Document section >>
□ □ □ □

It’s a very small, very strange club to be in (which is probably why if there were a handbook it wouldn’t sell very well), and I wish it on no one.
So I am just doing the best I can, minute by minute, taking all the good advice when and where I find it, and making up my own journey as I go along.
Last night though, as this wholly unreal month of May, 2023, rolled to a close, something clicked.
With family visiting from out of state, I joined my mom to take them around DUMBO and do all the good touristy things one does with small kids in tow — pizza at Juliana’s, a walk through Brooklyn Bridge Park, a ride on Jane’s Carousel, scoops at Oddfellows Ice Cream, the requisite photo on the cobblestones of Washington and Water.
The plan was to drop them off at the stairs up to the Brooklyn Bridge before dark, so they could walk back to Manhattan with the sun setting behind the skyline.
At the spur of the moment I decided to join them. Flip-flops and all.
It turned out to be exactly what I needed — but not for the reasons I had expected.
Sitting on the A train for the quick ride back home from Chambers Street across the East River, I realized that there had been something so unexpectedly meaningful about that walk straight across the Brooklyn Bridge:
You know where you’re going.
You know where you will start and where you will end.
There is only one path to take.
There are guardrails in place.
And aside from the possibility of lingering too long on the pedestrian path to take a photo and needing to jump out of the way of a speeding bicycle, there really is no way to do this wrong.
I haven’t felt that comfort of predictability for days now.
Most of life will certainly not be as simple as keep going, use your instincts, and trust you’ll get to where you’re supposed to be.
Either way, I think your only real option is to keep moving forward.
And to lean on the guardrails when you feel wobbly.
Liz, another moving commentary. Thanks
This is fantastic. I'm always saying "welcome to the @#$% show" when I talk to new-ish grievers. There's no road map, for sure!

□ □ □ □

Complete the following >>
- 1) Reproduce the stretch of the Brooklyn Bridge essay from "I haven’t felt" through "supposed to be.".
- 2) According to the Brooklyn Bridge essay, why was the walk across the bridge unexpectedly meaningful to the writer? Answer in one to three sentences.

Entries shown >>
□ □ □ □

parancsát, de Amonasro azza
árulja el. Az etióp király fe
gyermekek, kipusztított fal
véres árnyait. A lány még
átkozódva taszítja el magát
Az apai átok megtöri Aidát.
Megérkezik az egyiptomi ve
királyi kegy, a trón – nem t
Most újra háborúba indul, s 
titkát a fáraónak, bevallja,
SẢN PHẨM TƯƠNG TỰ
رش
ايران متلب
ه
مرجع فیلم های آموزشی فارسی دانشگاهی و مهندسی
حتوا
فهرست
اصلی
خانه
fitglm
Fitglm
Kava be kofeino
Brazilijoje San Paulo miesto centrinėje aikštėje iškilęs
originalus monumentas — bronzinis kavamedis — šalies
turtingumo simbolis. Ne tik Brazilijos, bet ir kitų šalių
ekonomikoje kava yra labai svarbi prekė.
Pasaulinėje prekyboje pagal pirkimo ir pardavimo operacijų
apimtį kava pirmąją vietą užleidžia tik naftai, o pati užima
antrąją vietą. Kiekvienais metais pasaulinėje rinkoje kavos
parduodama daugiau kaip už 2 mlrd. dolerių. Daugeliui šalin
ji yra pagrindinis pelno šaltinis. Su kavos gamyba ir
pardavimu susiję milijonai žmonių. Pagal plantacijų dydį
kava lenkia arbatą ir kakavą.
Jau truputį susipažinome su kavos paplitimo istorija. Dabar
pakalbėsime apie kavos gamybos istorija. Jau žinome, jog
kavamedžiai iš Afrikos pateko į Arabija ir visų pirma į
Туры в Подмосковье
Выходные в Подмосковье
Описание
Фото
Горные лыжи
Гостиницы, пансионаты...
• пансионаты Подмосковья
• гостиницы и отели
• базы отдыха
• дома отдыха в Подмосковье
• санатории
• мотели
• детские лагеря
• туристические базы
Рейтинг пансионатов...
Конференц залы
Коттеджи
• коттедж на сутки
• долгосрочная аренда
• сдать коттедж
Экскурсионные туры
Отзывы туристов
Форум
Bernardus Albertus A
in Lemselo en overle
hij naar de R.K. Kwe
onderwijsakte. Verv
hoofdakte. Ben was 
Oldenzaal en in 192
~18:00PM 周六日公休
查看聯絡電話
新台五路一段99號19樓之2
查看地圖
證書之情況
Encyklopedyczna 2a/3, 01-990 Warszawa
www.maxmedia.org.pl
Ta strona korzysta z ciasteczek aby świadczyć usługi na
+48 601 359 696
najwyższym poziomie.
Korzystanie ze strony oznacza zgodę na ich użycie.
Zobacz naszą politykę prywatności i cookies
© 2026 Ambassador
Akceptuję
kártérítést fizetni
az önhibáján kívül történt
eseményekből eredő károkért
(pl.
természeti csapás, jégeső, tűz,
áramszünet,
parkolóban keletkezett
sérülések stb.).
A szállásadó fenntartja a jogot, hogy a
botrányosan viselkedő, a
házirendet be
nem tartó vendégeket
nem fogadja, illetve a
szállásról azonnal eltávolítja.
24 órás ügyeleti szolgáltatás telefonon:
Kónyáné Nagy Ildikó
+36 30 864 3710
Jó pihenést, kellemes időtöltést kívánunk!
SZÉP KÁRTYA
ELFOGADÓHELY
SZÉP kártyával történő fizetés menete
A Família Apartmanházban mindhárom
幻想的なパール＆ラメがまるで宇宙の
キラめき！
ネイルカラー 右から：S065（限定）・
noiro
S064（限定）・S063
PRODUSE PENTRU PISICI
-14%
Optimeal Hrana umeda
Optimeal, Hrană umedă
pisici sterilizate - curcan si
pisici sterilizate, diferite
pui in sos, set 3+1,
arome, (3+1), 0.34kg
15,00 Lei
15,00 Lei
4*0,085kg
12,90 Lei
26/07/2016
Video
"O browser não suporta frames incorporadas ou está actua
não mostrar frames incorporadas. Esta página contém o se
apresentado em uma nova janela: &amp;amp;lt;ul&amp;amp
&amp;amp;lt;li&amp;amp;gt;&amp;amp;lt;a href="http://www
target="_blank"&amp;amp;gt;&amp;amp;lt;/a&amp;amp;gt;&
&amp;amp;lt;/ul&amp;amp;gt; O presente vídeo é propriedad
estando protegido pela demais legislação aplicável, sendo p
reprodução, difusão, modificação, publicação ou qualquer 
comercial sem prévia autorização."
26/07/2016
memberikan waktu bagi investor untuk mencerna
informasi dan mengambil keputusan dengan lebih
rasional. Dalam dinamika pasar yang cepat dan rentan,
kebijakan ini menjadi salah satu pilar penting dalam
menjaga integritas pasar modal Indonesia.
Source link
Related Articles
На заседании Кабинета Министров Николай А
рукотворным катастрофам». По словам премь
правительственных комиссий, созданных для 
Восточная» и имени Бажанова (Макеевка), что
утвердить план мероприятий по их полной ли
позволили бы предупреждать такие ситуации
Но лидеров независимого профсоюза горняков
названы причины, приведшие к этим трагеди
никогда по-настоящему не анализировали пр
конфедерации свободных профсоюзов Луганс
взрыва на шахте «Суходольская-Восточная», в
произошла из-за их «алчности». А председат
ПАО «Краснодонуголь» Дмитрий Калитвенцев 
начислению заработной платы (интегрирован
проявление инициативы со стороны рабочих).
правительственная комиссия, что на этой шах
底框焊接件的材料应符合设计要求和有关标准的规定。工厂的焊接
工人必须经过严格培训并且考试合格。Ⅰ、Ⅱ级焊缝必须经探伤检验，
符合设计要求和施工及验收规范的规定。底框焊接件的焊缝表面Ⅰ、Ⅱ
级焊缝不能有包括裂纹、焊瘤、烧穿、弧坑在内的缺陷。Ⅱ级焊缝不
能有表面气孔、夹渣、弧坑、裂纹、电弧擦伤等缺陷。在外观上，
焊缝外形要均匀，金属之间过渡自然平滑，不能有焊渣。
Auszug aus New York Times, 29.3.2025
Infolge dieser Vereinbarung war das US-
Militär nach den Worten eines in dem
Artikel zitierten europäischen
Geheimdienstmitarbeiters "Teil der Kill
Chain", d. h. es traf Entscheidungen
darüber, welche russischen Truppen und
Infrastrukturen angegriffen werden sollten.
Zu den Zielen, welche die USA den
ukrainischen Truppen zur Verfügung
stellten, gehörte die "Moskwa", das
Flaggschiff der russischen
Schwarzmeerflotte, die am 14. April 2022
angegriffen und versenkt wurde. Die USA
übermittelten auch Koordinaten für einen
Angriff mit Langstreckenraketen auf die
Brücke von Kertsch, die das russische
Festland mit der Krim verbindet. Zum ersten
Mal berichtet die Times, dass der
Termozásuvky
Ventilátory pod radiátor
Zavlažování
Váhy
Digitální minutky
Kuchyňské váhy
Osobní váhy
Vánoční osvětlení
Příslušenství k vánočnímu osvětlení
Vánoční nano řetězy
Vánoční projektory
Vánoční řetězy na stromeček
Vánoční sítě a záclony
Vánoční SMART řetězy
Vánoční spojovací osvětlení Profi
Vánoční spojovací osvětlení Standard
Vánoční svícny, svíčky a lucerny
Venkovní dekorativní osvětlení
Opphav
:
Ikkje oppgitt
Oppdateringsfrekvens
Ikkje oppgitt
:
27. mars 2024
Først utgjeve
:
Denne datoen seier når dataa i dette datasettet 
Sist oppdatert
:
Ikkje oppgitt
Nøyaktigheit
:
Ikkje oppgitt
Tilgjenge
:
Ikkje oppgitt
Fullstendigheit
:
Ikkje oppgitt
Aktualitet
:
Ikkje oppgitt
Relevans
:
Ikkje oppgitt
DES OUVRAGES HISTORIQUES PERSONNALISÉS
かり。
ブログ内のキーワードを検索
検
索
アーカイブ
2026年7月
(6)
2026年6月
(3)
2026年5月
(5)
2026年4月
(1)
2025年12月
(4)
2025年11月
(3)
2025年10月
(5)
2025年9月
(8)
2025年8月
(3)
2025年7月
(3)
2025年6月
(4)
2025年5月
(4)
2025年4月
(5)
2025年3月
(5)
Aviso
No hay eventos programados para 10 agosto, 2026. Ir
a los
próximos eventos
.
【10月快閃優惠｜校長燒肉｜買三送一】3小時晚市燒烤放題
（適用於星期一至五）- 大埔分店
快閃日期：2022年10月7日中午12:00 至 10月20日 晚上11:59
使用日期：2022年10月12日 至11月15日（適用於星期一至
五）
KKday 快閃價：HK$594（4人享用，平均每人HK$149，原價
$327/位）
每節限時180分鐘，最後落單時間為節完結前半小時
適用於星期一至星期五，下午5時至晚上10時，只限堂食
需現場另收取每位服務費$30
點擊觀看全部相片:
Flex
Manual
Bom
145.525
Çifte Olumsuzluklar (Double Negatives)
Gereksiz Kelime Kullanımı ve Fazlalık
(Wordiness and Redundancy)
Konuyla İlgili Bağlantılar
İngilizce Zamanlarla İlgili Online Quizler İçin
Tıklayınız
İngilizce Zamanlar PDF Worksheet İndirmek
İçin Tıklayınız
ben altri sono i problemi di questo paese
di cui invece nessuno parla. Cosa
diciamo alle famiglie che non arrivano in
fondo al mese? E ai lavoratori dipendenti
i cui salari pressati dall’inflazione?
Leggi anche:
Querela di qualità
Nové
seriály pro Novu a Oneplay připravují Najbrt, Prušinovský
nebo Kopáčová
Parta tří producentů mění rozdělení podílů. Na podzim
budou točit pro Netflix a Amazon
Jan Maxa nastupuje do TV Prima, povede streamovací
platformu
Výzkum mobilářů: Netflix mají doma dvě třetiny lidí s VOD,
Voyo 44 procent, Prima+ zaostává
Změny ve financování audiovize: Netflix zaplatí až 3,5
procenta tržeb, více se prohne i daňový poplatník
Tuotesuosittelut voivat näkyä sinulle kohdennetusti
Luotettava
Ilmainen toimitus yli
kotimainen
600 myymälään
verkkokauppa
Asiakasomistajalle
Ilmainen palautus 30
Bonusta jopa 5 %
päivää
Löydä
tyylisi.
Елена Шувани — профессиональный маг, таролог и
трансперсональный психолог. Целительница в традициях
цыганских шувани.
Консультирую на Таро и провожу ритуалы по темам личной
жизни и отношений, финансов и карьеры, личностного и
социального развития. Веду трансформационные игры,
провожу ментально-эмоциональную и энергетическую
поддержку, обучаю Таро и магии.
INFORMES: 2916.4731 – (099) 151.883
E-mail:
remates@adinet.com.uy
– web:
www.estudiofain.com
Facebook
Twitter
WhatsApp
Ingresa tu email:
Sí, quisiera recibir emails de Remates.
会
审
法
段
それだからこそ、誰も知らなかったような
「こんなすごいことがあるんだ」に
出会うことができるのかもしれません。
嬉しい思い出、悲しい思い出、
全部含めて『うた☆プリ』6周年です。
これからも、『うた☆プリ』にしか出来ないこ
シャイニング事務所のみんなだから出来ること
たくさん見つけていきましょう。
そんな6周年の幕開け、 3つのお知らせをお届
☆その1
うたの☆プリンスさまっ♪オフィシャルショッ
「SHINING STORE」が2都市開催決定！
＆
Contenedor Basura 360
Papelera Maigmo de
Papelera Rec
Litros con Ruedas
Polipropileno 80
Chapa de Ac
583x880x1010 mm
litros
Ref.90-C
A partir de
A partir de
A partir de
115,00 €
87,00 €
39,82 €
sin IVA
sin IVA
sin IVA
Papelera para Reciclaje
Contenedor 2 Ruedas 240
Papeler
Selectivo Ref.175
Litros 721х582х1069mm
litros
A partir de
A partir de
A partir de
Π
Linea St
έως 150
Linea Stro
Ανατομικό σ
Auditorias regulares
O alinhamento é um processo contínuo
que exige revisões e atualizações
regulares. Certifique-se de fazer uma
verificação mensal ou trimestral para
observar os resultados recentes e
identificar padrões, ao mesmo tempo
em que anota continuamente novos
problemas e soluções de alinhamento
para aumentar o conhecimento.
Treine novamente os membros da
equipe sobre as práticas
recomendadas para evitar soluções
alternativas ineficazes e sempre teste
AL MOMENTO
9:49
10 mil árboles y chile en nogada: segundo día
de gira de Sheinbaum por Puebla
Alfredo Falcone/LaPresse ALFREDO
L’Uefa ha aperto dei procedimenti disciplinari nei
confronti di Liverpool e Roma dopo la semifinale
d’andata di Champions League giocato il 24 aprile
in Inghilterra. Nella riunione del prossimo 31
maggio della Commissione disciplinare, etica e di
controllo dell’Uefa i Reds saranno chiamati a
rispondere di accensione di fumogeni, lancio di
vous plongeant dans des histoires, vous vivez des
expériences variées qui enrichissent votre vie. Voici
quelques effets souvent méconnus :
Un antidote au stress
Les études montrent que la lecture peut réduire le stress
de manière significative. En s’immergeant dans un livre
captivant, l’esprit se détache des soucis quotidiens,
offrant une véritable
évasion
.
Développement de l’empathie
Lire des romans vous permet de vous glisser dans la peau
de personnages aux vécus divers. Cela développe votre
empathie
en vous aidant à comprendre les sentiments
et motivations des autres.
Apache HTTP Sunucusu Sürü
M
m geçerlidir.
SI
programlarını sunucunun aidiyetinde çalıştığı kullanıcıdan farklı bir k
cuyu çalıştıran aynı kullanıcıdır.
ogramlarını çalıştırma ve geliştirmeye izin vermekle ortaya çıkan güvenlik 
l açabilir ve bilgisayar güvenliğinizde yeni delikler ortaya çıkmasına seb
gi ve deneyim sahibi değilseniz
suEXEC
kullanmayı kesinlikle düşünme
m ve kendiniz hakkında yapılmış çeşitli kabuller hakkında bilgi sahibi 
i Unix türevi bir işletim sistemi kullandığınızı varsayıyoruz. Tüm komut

□ □ □ □

Numbered answers >>
- 1)
I haven’t felt that comfort of predictability for days now.
Most of life will certainly not be as simple as keep going, use your instincts, and trust you’ll get to where you’re supposed to be.

- 2) The walk offered a predictability the writer had not felt for days. You know where you start and where you will end, there is only one path, and there are guardrails in place. Aside from having to dodge a speeding bicycle while stopping for a photo, there is really no way to do it wrong.